先週から集団接種に出務しております。12日以降は芦屋市の集団接種も加速していくことになります。

最初は集団接種への出務も個別接種の人数も多くはできないかな・・・という考えでした。

通常業務に発熱外来、一応、主婦でもありますので・・・

そんな私の考えを変える出来事がありました。

宿泊施設のオンコール当番医をしていますが、変異株の検出が増え始めたころからの宿泊施設の状況が大変厳しくなったのです。宿泊施設で酸素吸入を開始されて流量も日々増えるのに、オンコール当番医から入院要請の指示が出て数日たっても入院できない方がいらっしゃいました。一部報道で酸素飽和度が70%台でないと入院できないというものを見て、「70%台・・・苦しすぎる・・・ありえない」と信じられない気持ちでしたが、オンコールでの相談対象のかたがまさにその状態だったのです。当院でも在宅酸素療法をされている患者さんがいらっしゃいますが適応は酸素飽和度が90%に到達しない方です。80%台でも苦しいのに70%台・・・陸でおぼれている状態です。これまで勤務医時代にたくさんの呼吸不全状態のかたを担当させていただきましたので70%台という状況を嫌というほど見ています。さらにショックだったのは、その方が65歳以上の年齢層のかたではなく重症化しにくいという年齢層で自分に近い世代の方だったということでした。

通院中の患者さんの周りの方で新型コロナ感染で亡くなられた方のお話や人工呼吸器管理をされている重症者の方のお話を耳にすることが5月から急に増えました。

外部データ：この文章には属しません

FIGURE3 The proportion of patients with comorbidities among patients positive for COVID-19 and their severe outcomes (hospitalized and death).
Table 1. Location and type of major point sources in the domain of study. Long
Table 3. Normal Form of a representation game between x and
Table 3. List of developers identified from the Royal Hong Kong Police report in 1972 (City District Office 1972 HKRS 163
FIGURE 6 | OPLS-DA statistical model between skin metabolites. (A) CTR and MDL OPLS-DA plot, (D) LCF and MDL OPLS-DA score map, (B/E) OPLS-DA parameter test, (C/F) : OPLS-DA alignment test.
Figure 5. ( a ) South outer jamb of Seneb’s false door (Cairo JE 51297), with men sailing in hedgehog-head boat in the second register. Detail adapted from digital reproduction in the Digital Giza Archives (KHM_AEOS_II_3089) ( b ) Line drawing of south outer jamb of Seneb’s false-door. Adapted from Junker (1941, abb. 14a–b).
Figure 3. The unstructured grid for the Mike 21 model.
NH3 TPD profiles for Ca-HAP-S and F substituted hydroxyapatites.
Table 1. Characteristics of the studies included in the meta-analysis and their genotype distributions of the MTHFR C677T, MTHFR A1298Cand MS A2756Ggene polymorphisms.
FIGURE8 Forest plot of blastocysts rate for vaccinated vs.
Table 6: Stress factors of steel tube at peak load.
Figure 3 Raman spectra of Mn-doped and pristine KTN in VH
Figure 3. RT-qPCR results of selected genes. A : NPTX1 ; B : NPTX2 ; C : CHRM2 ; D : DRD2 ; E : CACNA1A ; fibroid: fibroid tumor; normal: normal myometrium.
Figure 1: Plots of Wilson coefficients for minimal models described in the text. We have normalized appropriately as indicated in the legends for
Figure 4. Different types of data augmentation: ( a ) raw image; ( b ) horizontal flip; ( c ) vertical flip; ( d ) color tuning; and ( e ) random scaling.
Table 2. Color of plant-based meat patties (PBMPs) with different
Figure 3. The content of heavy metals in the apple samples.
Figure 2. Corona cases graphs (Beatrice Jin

今回のワクチンは新しいワクチンですので、使用開始から短く、十分な時間でのメリット・デメリットの検証ができていないことは事実ですし、それを不安に思う方がいらっしゃることも理解できます。

でも。

変異株の状況や現時点でこれと確定した治療薬もない今の状況では、生き残るために、今現時点で自分ができる方法はワクチン接種しかないというのが現実です。あと数年すれば特効薬ができるかもしれません。でも、それまで生きることができていればの話です。それまでに死んでしまったら・・・どうしようもありません。自分が生き残るために私はワクチンを接種しました。このワクチンの将来がどうであっても「反省はしても後悔はしない」というこれまでの自分の考えを、「今を生きる」という自分の気持ちを、大切にします。そして、私を支えてきた「あきらめない」という信念を大切にしたいと思います。医師として『今』できることと考え、精一杯、ワクチン接種の仕事をしようと思います。

今年の年末には忘年会をしたいねとスタッフと話しています。少しでも早くこれまでの生活に戻れるよう微力ながら頑張りたいと思います。「誰かがしてくれる」ではなく「自分がやる」という思いです。

集団接種への出務や個別接種の人数を増やすことで、患者さんに待ち時間等でご負担をかけることになることがあるかもしれません。発熱外来に続き、大変申し訳ありません。ただ、この状況がずっと続くわけではなく、しばらくの間と考えておりますので、ご理解いただけましたら幸いです。よろしくお願いいたします。